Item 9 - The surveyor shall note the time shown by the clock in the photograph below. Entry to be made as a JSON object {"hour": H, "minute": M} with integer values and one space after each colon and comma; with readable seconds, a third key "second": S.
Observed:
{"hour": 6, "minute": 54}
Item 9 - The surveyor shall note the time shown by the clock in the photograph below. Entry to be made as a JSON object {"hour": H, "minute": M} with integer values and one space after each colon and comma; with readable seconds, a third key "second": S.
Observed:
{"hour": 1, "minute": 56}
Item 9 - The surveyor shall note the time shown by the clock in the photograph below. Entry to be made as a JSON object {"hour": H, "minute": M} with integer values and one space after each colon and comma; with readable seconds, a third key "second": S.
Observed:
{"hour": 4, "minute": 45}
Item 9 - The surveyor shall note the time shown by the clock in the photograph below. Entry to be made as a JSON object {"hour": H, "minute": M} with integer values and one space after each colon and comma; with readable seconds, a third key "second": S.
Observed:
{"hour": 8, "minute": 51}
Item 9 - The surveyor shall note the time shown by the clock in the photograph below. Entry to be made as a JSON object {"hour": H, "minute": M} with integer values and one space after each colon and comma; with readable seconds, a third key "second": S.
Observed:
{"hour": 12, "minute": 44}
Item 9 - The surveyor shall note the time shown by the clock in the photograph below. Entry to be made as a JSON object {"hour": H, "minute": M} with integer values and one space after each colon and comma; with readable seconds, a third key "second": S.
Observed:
-=-=-
◆ O que fazer
Extraia todas as linhas dos registros acima e reproduza-as sem nenhuma alteração.

◆ Resposta abaixo
Item 9 - The surveyor shall note the time shown by the clock in the photograph below. Entry to be made as a JSON object {"hour": H, "minute": M} with integer values and one space after each colon and comma; with readable seconds, a third key "second": S.
Observed:
{"hour": 6, "minute": 54}
Item 9 - The surveyor shall note the time shown by the clock in the photograph below. Entry to be made as a JSON object {"hour": H, "minute": M} with integer values and one space after each colon and comma; with readable seconds, a third key "second": S.
Observed:
{"hour": 1, "minute": 56}
Item 9 - The surveyor shall note the time shown by the clock in the photograph below. Entry to be made as a JSON object {"hour": H, "minute": M} with integer values and one space after each colon and comma; with readable seconds, a third key "second": S.
Observed:
{"hour": 4, "minute": 45}
Item 9 - The surveyor shall note the time shown by the clock in the photograph below. Entry to be made as a JSON object {"hour": H, "minute": M} with integer values and one space after each colon and comma; with readable seconds, a third key "second": S.
Observed:
{"hour": 8, "minute": 51}
Item 9 - The surveyor shall note the time shown by the clock in the photograph below. Entry to be made as a JSON object {"hour": H, "minute": M} with integer values and one space after each colon and comma; with readable seconds, a third key "second": S.
Observed:
{"hour": 12, "minute": 44}
Item 9 - The surveyor shall note the time shown by the clock in the photograph below. Entry to be made as a JSON object {"hour": H, "minute": M} with integer values and one space after each colon and comma; with readable seconds, a third key "second": S.
Observed:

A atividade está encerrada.